How else can one usher in the HD era of television in a season premiere? By doing an hour-long Agatha Christie-styled murder mystery special, of course! The season 9 opener titled “And Then There Were Fewer,” a play on Christie’s “And Then There Were None,” involved the Griffins and their friends invited to James Woods’ mansion for a fancy dinner, but a murderer is on the loose, and many canonical deaths occur. Even MacFarlane tweeted, saying, “Tonight’s episode is canon.” So you know it was real. Many recurring characters, including James Woods, Mort’s wife Muriel Goldman, Jillian’s husband Derek Wilcox, and Channel 6’s former co-host Diane Simmons––who turned out to be the murderer–– all bit the bullet, never to return. Except for James Woods, who was revived by paramedics in the following season. Well until…

James Woods is Sent Packing

After years of canonically beefing with the Griffins, James Woods’ real-world persona became as chaotic and problematic as his cartoon counterpart. Following the season 15 episode “Inside Family Guy,” the series parted ways with James Woods for good, even renaming its fictional in-universe high school named after him to Adam West High School. Talk about being out of the Woods and moving onto greener pastures. 

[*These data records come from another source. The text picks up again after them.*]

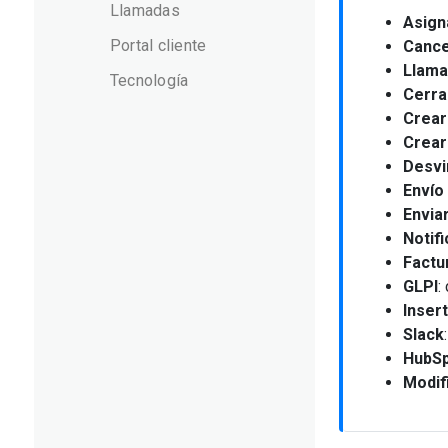
Llamadas
Asign
Portal cliente
Cancel
Llam
Tecnología
Cerrar
Crear
Crear
Desvi
Envío
Envia
Notif
Factu
GLPI
:
Inser
Slack
HubS
Modifi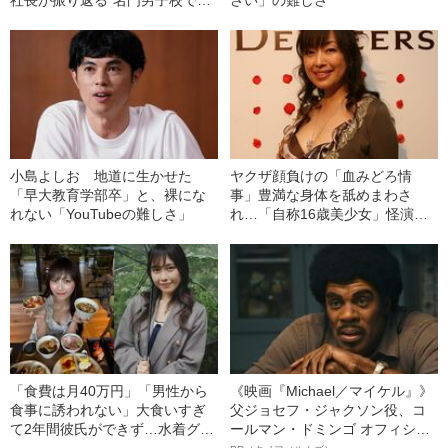
わった洗礼”
小島よしお 地道に生かせた
ヤクザ顔負けの「血みどろ情
「早大教育学部卒」と、裸にな
事」豊満な身体を舐めまわさ
れない「YouTubeの難しさ」
れ…「自称16歳美少女」怪演
中、かたせ梨乃（69）の美しす
ぎる“熟れ方”
「食費は月40万円」「男性から
《映画『Michael／マイケル』》
食事に誘われない」大食いすぎ
父ジョセフ・ジャクソン役、コ
て2年間彼氏ができず…水着グラ
ールマン・ドミンゴ オフィシャ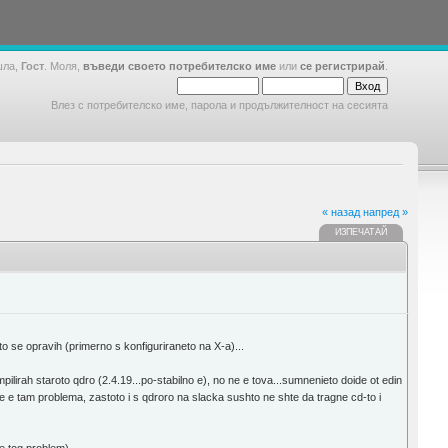
шла,
Гост
. Моля,
въведи своето потребителско име
или
се регистрирай
.
Влез с потребителско име, парола и продължителност на сесията
« назад
напред »
ИЗПЕЧАТАЙ
 se opravih (primerno s konfiguriraneto na X-a)...
irah staroto qdro (2.4.19...po-stabilno e), no ne e tova...sumnenieto doide ot edin
e e tam problema, zastoto i s qdroro na slacka sushto ne shte da tragne cd-to i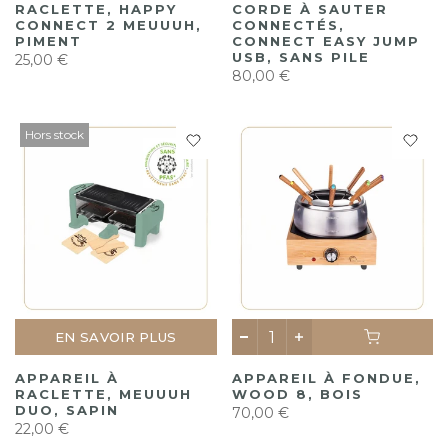
RACLETTE, HAPPY
CORDE À SAUTER
CONNECT 2 MEUUUH,
CONNECTÉS,
PIMENT
CONNECT EASY JUMP
USB, SANS PILE
25,00 €
80,00 €
Hors stock
EN SAVOIR PLUS
APPAREIL À
APPAREIL À FONDUE,
RACLETTE, MEUUUH
WOOD 8, BOIS
DUO, SAPIN
70,00 €
22,00 €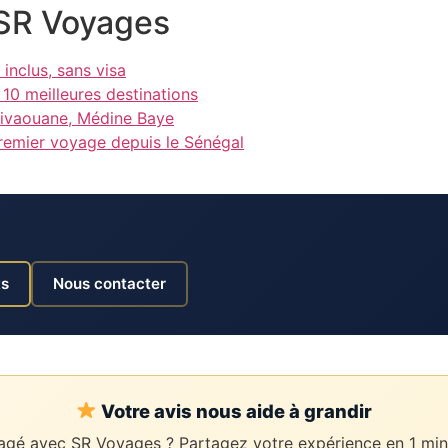
g SR Voyages
inclus, sans visa
10 meilleures destinations
 Tivaouane, Médine Baye
remier voyage depuis le Sénégal
ts
Nous contacter
Votre avis nous aide à grandir
gé avec SR Voyages ? Partagez votre expérience en 1 min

The Passing of Mayor Adam West

When the legendary Adam West passed away in 2017, Seth MacFarlane said, “Family Guy has lost its mayor, and I have lost a friend.” To say that the loss of West’s beloved as a fictionalized version of himself (and the Mayor of Quahog), left a dent on the series is an understatement. Since animation is a long process, West recorded his lines for season 16. But once season 17 rolled along, he also canonically passed. And in his honor, during the season finale “Adam West High” they … well, it’s self-explanatory. 

Stewie’s Sexuality

The exploration of Stewie’s sexuality was one of the wildest, most unintentionally progressive things that Family Guy has done. Since season 6, the shows’ writers started delving into Stewie’s queerness that, albeit ambiguous given his clear adoration of hunky men and confident girls his age, is queer nonetheless. The best part about it is that he’s optimistic about it. Even to this day, some of the best episodes in recent memory, including “Send in Stewie, Please” and “The Talented Mr. Stewie,” both written by Gary Janetti, address his sexuality in conjunction with his psychotic personality. Stewie’s sexuality is always going to be ambiguous, but queer defines all things under the LGBTQ+ umbrella. Today the British baby genius has become a prominent queer character in television, and it would be bloody hellish without him. 

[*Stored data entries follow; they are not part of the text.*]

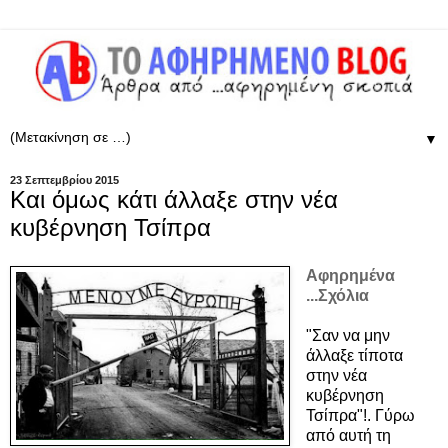
▼
23 Σεπτεμβρίου 2015
Και όμως κάτι άλλαξε στην νέα
κυβέρνηση Τσίπρα
Αφηρημένα
...Σχόλια
"Σαν να μην
άλλαξε τίποτα
στην νέα
κυβέρνηση
Τσίπρα"!. Γύρω
από αυτή τη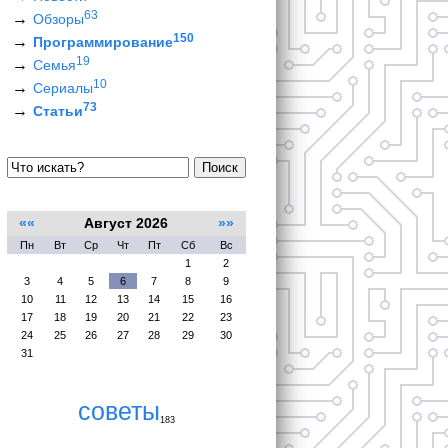
63
Обзоры
150
Программирование
19
Семья
10
Сериалы
73
Статьи
Поиск
««
Август 2026
»»
Пн
Вт
Ср
Чт
Пт
Сб
Вс
1
2
3
4
5
6
7
8
9
10
11
12
13
14
15
16
17
18
19
20
21
22
23
24
25
26
27
28
29
30
31
советы
183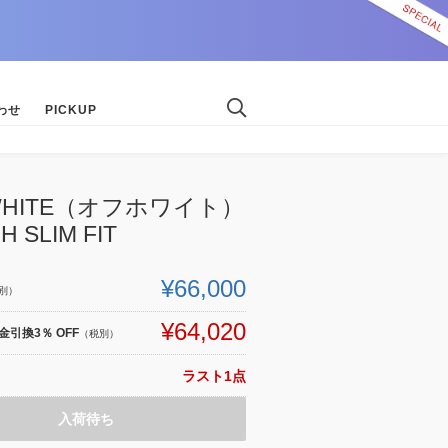
わせ
PICKUP
-WHITE（オフホワイト）
H SLIM FIT
¥66,000
別）
¥64,020
引換3％ OFF
（税別）
ラスト1点
入荷待ち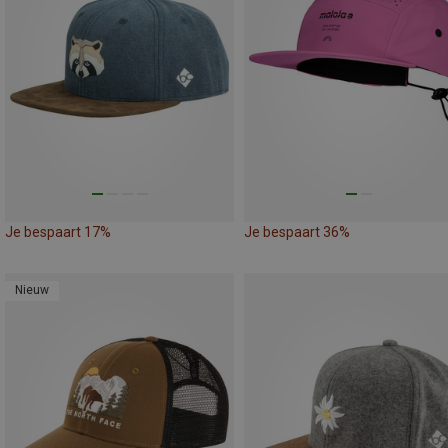
Je bespaart 17%
Je bespaart 36%
Nieuw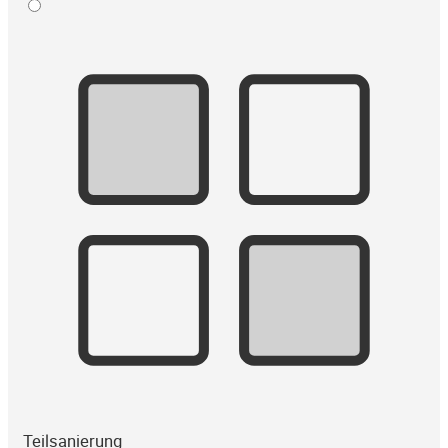
Teilsanierung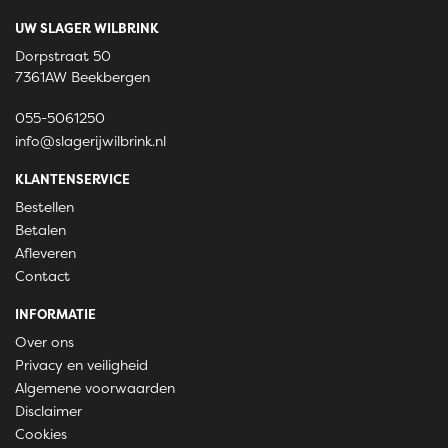
UW SLAGER WILBRINK
Dorpstraat 50
7361AW Beekbergen
055-5061250
info@slagerijwilbrink.nl
KLANTENSERVICE
Bestellen
Betalen
Afleveren
Contact
INFORMATIE
Over ons
Privacy en veiligheid
Algemene voorwaarden
Disclaimer
Cookies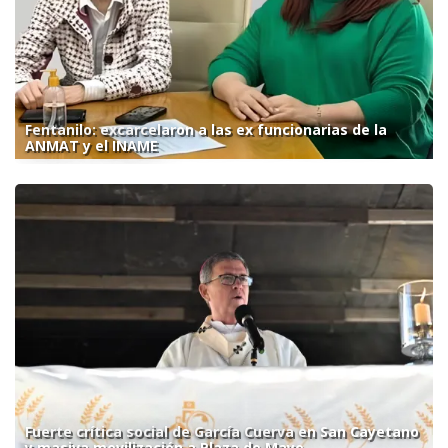
Fentanilo: excarcelaron a las ex funcionarias de la
ANMAT y el INAME
Fuerte crítica social de García Cuerva en San Cayetano
y masiva movilización a Plaza de Mayo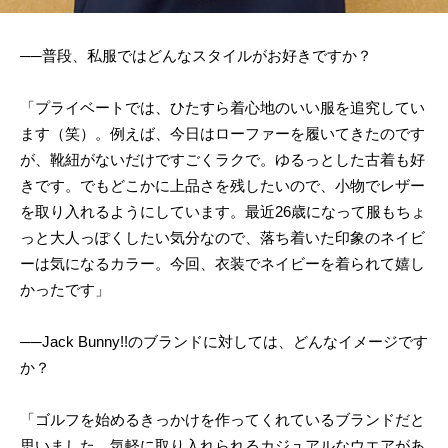
──普段、私服ではどんなスタイルがお好きですか？
「プライベートでは、ひたすら着心地のいい服を追究してい
ます（笑）。例えば、今日はローファーを履いてきたのです
が、靴紐がないだけですごくラクで。ゆるっとした古着も好
きです。でもどこかに上品さを残したいので、小物でレザー
を取り入れるようにしています。最近26歳になって服もちょ
っと大人っぽくしたい気分なので、落ち着いた印象のネイビ
ーは気になるカラー。今回、衣装でネイビーを着られて嬉し
かったです」
──Jack Bunny!!のブランドに対しては、どんなイメージです
か？
「ゴルフを始めるきっかけを作ってくれているブランドだと
思いました。気軽に取り入れられるカジュアルなウエアがあ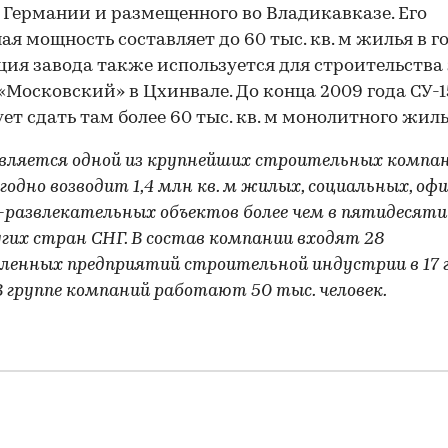
в Германии и размещенного во Владикавказе. Его
ая мощность составляет до 60 тыс. кв. м жилья в го
ия завода также используется для строительства
«Московский» в Цхинвале. До конца 2009 года СУ-1
ет сдать там более 60 тыс. кв. м монолитного жиль
является одной из крупнейших строительных компан
годно возводит 1,4 млн кв. м жилых, социальных, оф
-развлекательных объектов более чем в пятидесяти
угих стран СНГ. В состав компании входят 28
енных предприятий строительной индустрии в 17 
 В группе компаний работают 50 тыс. человек.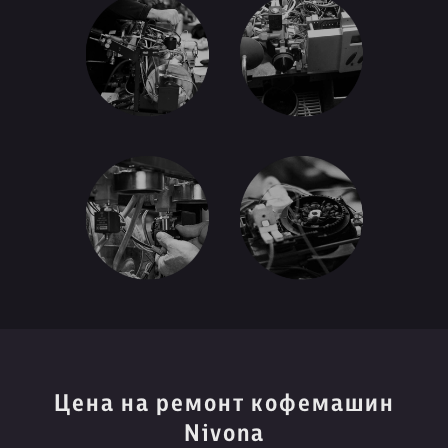
Цена на ремонт кофемашин
Nivona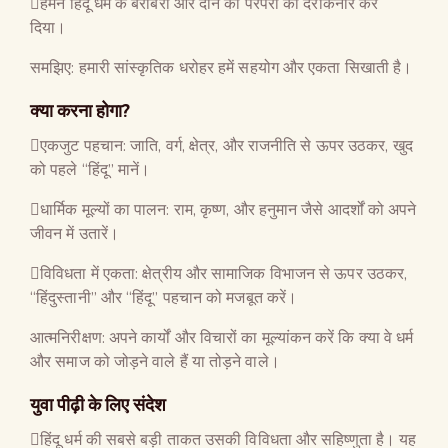
हमने हिंदू धर्म के बराबरी और दान की परंपरा को दरकिनार कर
दिया।
समझिए: हमारी सांस्कृतिक धरोहर हमें सहयोग और एकता सिखाती है।
क्या करना होगा?
एकजुट पहचान: जाति, वर्ग, क्षेत्र, और राजनीति से ऊपर उठकर, खुद
को पहले “हिंदू” मानें।
धार्मिक मूल्यों का पालन: राम, कृष्ण, और हनुमान जैसे आदर्शों को अपने
जीवन में उतारें।
विविधता में एकता: क्षेत्रीय और सामाजिक विभाजन से ऊपर उठकर,
“हिंदुस्तानी” और “हिंदू” पहचान को मजबूत करें।
आत्मनिरीक्षण: अपने कार्यों और विचारों का मूल्यांकन करें कि क्या वे धर्म
और समाज को जोड़ने वाले हैं या तोड़ने वाले।
युवा पीढ़ी के लिए संदेश
हिंदू धर्म की सबसे बड़ी ताकत उसकी विविधता और सहिष्णुता है। यह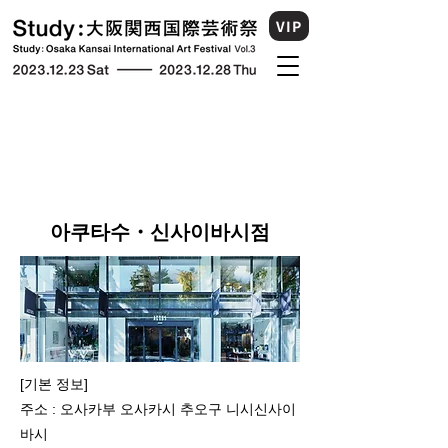
VIP
아쿠타수・신사이바시점
[기본 정보]
주소 : 오사카부 오사카시 추오구 니시신사이
바시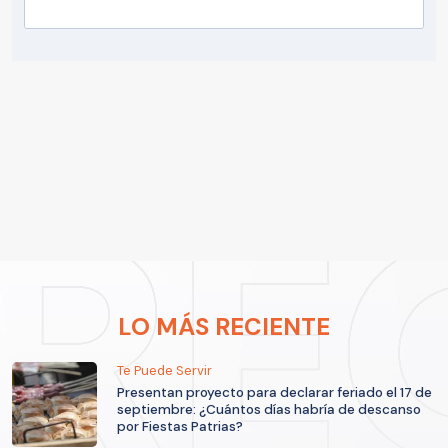
LO MÁS RECIENTE
Te Puede Servir
Presentan proyecto para declarar feriado el 17 de
septiembre: ¿Cuántos días habría de descanso
por Fiestas Patrias?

“Road To’s” Enhance Stewie and Brian’s Relationship

Since the beginning, Brian has been the only one who understands Stewie. After the first few “Road To” episodes centered on Stewie and Brian’s comedic dynamic, the writers developed their chemistry further. They succeeded to the point that they’re the series’ central buddy comedy duo and emotional soul. Brian may be relegated to the role of the talking family dog, but to Stewie, he’s everything: a brother, a dog, an enemy, a friend, and a father. Whenever an episode centers around their misadventures throughout space and time, you know a zany time will be had.